Saturday night I spoke to the crowd at BARGE, discussing mental preparation, goal setting, and ways to improve your poker game. After that, I opened the floor to questions and I got a good one, “What can we do to help make the game more fun and enticing to recreational players?” Interestingly enough, the room was full of mostly recreational players who enjoy playing, but have been turned off by the game somewhat because it’s become less entertaining and far too serious.
I heard countless complaints about the slow pace, about the lack of social interaction with the professional players, and overall just a less inviting environment.
It was a good question and I pondered on it for a second. I finally responded by saying, “You should tell them.” I went on to explain that it’s in their best interest, as well as the pros best interest, if they shared how they felt with the pros at the table. No need to be rude or confrontational, but wake them up to how they are being destructive to their own bottom line.
Something along the lines of, “Can I give you some feedback? I come to Vegas to have fun, I know I’m no professional player and I don’t expect to win and I’m OK with that. This is part of my entertainment budget that I could spend on shows, restaurants, in the sports book, or playing poker. You make it difficult for me to choose poker because you take an excessive amount of time to make decisions, you don’t engage in conversation with me or anyone else, and when I quit you instantly quit; making me feel like a fool. I don’t like feeling like a fool. I get that this is your job and you need to take it seriously, but you should also consider that if I’m not having any fun playing with you, I’m simply not going to play with you. Then you sharks can go after each other while I’m at the craps table.”

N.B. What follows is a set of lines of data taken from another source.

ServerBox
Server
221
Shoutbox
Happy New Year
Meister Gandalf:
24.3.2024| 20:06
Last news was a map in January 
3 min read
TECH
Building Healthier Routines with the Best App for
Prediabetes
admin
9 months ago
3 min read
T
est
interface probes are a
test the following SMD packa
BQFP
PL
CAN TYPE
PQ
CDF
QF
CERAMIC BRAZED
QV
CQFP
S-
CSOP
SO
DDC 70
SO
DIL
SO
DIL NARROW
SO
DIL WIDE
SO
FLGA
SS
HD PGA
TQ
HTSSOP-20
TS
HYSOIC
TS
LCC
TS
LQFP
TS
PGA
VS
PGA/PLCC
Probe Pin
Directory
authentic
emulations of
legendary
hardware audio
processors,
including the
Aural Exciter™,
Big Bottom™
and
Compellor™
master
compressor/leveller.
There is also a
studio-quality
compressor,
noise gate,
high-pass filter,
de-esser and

That may not work. The pro may dismiss what you have to say entirely, but he will hear you loud and clear and when he goes home that night I promise you it will affect him, especially if you explain things to him in a very kind and constructive way. Attack him and he will likely get defensive, but speak calmly and at least something will sink in I think.

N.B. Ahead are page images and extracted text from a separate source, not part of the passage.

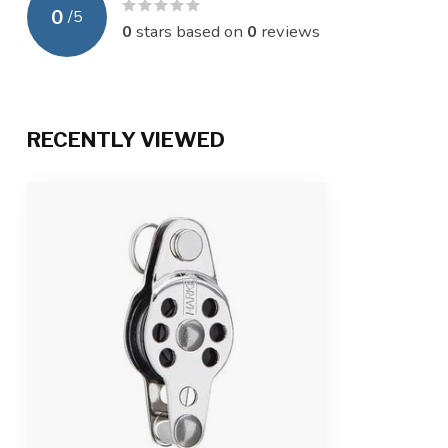
0
/
5
0
stars based on
0
reviews
RECENTLY VIEWED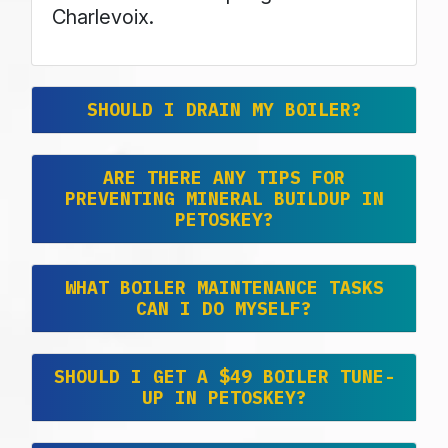
Charlevoix.
SHOULD I DRAIN MY BOILER?
ARE THERE ANY TIPS FOR
PREVENTING MINERAL BUILDUP IN
PETOSKEY?
WHAT BOILER MAINTENANCE TASKS
CAN I DO MYSELF?
SHOULD I GET A $49 BOILER TUNE-
UP IN PETOSKEY?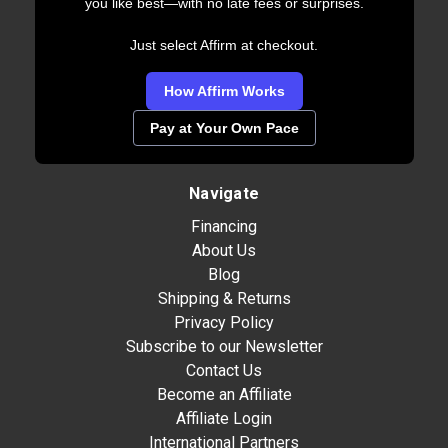
you like best—with no late fees or surprises.
Just select Affirm at checkout.
How Affirm Works
Pay at Your Own Pace
Navigate
Financing
About Us
Blog
Shipping & Returns
Privacy Policy
Subscribe to our Newsletter
Contact Us
Become an Affiliate
Affiliate Login
International Partners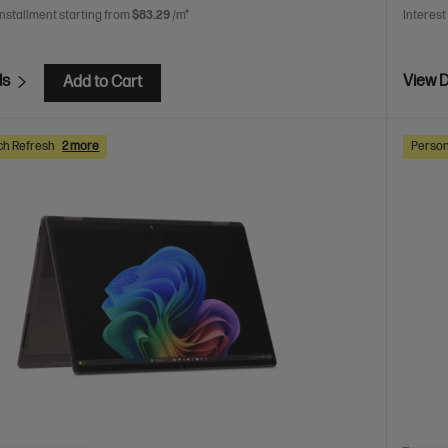
installment starting from
$83.29
/m*
Interest
ls
View D
Add to Cart
ch Refresh
2 more
Person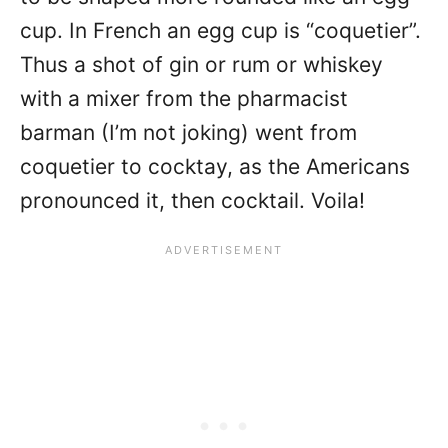
cup. In French an egg cup is “coquetier”.
Thus a shot of gin or rum or whiskey
with a mixer from the pharmacist
barman (I’m not joking) went from
coquetier to cocktay, as the Americans
pronounced it, then cocktail. Voila!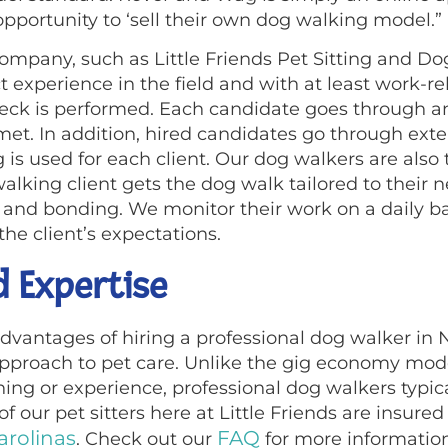
pportunity to ‘sell their own dog walking model.”
ompany, such as Little Friends Pet Sitting and D
t experience in the field and with at least work-re
eck is performed. Each candidate goes through an
met. In addition, hired candidates go through exte
is used for each client. Our dog walkers are also t
walking client gets the dog walk tailored to their
and bonding. We monitor their work on a daily bas
e client’s expectations.
d Expertise
dvantages of hiring a professional dog walker in N
approach to pet care. Unlike the gig economy mod
ning or experience, professional dog walkers typic
l of our pet sitters here at Little Friends are ins
arolinas
FAQ
. Check out our
for more information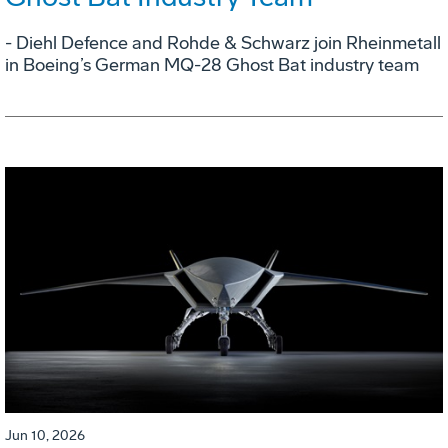
- Diehl Defence and Rohde & Schwarz join Rheinmetall
in Boeing’s German MQ-28 Ghost Bat industry team
Jun 10, 2026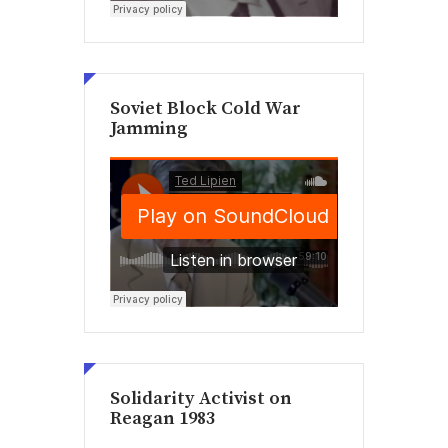
Soviet Block Cold War
Jamming
Solidarity Activist on
Reagan 1983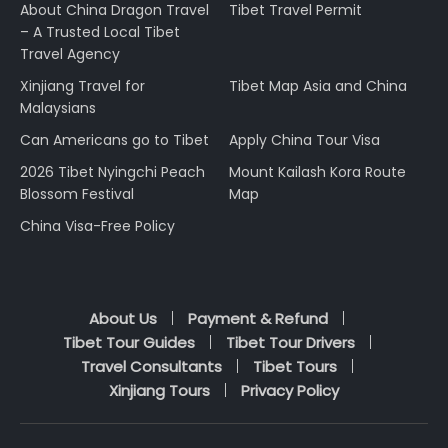
About China Dragon Travel
Tibet Travel Permit
– A Trusted Local Tibet
Travel Agency
Xinjiang Travel for
Tibet Map Asia and China
Malaysians
Can Americans go to Tibet
Apply China Tour Visa
2026 Tibet Nyingchi Peach
Mount Kailash Kora Route
Blossom Festival
Map
China Visa-Free Policy
About Us
Payment & Refund
Tibet Tour Guides
Tibet Tour Drivers
Travel Consultants
Tibet Tours
Xinjiang Tours
Privacy Policy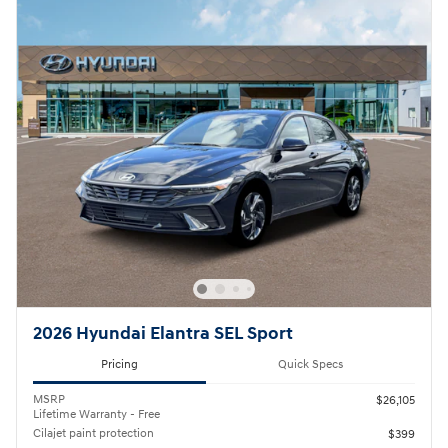
2026 Hyundai Elantra SEL Sport
Pricing
Quick Specs
MSRP
$26,105
Lifetime Warranty - Free
Cilajet paint protection
$399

If you are a pro and see behavior from another pro that will likely hurt your bottom line, don’t be afraid to use your VOICE! Let the pro know how they are showing up. Help them understand how their behavior might be costing them money.
When I first moved to Vegas I remember the local pros in the high stakes games being very friendly with the weekend tourists. They would start a game with just the pros to “open the shop” and then when a tourist sat down they asked them how they’ve been, how long they are in town, how are the kids, how is business, how’s the golf game, whatever. They instinctively understood that they weren’t just poker players there to fleece tourists. They were partly entertainers hoping to make the environment friendly enough, and fun enough to bring back continued business. Why? For one, it’s just a better way to live your life and treat weekend tourists like human beings, but secondly, they understood that in the long run, this made better business sense.
So I briefly touched on losing $436k in props. I can honestly say that when I left the game at 4:30am I was quite happy with how I played and happy about winning in the poker game. I never spend more than 10 seconds lamenting my bad luck in props and exactly zero time questioning my decision to play. In fact, I will likely play props every time I play poker because I think it helps me be even more focused and play better in the poker game. That seems counter intuitive, but I think it’s true. I’m not spending any time on my phone, I’m watching every flop intently and paying attention to all the upcards in Stud. I could do all this without playing props, of course, but it adds extra incentive to not just go on auto pilot.
I’ve put in 99 of the 200 hours I set as a goal this year to play cash at Bellagio and hope to get in a couple more sessions in before I fly to Barcelona. Still down on the year but had back to back wins and feel like my play and stamina is improving with each session.